**JOB ITEM**:
After finding the line that contains "domenami bezpośrednio w Blesta." in the entries below, retype it and every following line precisely, the last included.

╔══

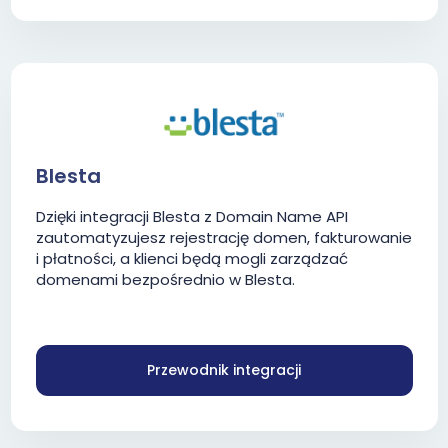
Blesta
Dzięki integracji Blesta z Domain Name API
zautomatyzujesz rejestrację domen, fakturowanie
i płatności, a klienci będą mogli zarządzać
domenami bezpośrednio w Blesta.
Przewodnik integracji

╚══

**REPLY TO THE EXERCISE**:
domenami bezpośrednio w Blesta.
Przewodnik integracji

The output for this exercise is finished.